Clément, Nicolas (1647-1712)
Nicolas Clément (Toul, 1647- Paris, 1712) est l'une des grandes figures de l'histoire de la Bibliothèque nationale. Entré dès 1665 à la bibliothèque dans le sillage de Carcavy, bibliothécaire de Colbert, il fut nommé commis à la garde des planches et estampes en 1670 , et chargé plus tard particulièrement de la collection de l’abbé de Marolles. On lui doit par ailleurs les premiers catalogues de la bibliothèque : de 1675 à 1684, il établit sur registres le premier catalogue méthodique des 35 000 ouvrages que possédait alors la bibliothèque, répartis en 23 divisions. Dans le second catalogue, entrepris en 1688, le cadre de classement est amélioré.
Collectionneur passionné de portraits gravés, il en accumula pendant toute sa vie, arrivant ainsi à un total de 18 000 pièces. Il passe d'ailleurs pour avoir prélevé dans les livres imprimés les frontispices ornés de portraits gravés. A sa mort, il légua au roi sa collection, regroupée en 108 portefeuilles. Ce legs entra officiellement à la bibliothèque en 1715, mais transita en fait par Versailles puis par le domicile de Clairambault, qui classait à la même époque les portraits de Roger de Gaignières. Ce fut Bignon qui réclama le retour de la collection Clément à la Bibliothèque royale. Il en fit alors dresser un inventaire sommaire.

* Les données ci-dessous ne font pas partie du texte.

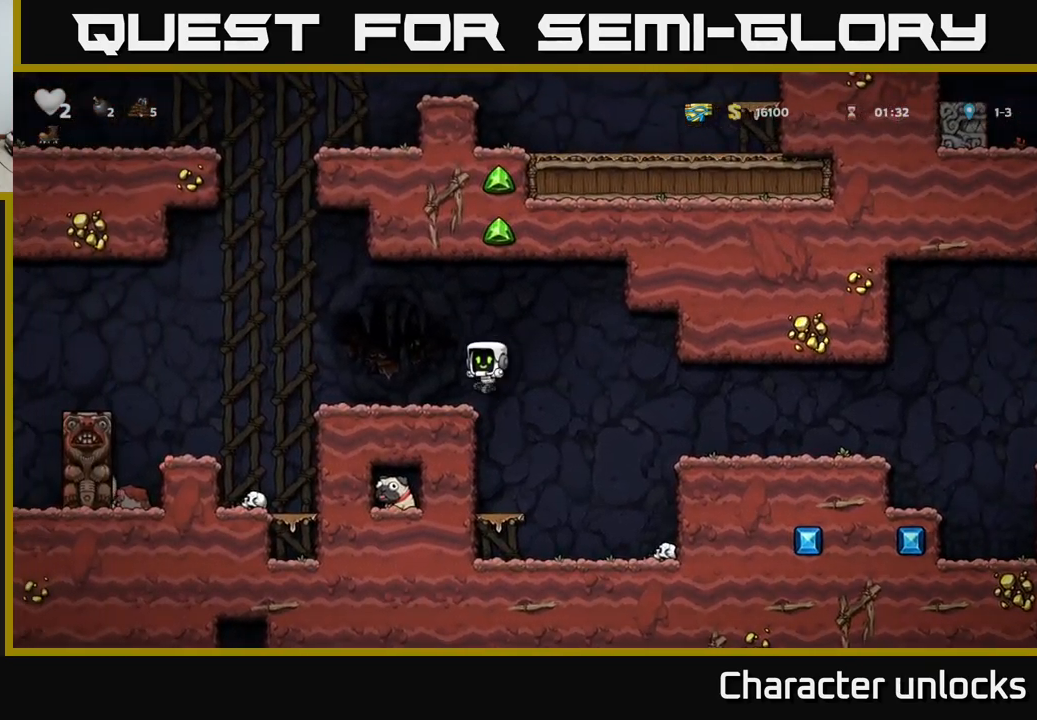
{"buttons": ["A", "DPAD_LEFT"], "left_stick": "center", "events": [[333, "A", "down"]]}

La collection Clément ne fut pas conservée à la bibliothèque comme une entité particulière. Bien au contraire, elle servit de base à une plus vaste collection de portraits, qui devait devenir avec l'organisation en séries de 1800 la série N. Cette série, classée alphabétiquement et faisant l'objet d'un catalogue sur fiches, compte aujourd'hui plus de 200 000 pièces parmi lesquelles sont intégrées celles de la collection Clément. On peut les identifier à la marque "Cl" portée à la plume par Nicolas Clément sur ses portraits.
Beaumont-Maillet. Laure. "Les collectionneurs au Cabinet des Estampes". Nouvelles de l'estampe, 1993, n° 132, p. 5-27. Dictionnaire de biographie française, t. 8, 1959 Guibert. Joseph. Le cabinet des Estampes de la Bibliothèque nationale. Histoire des collections suivie d'un guide du chercheur. Paris : M. Le Garrec, 1926. 270 p.-[32] p. de pl.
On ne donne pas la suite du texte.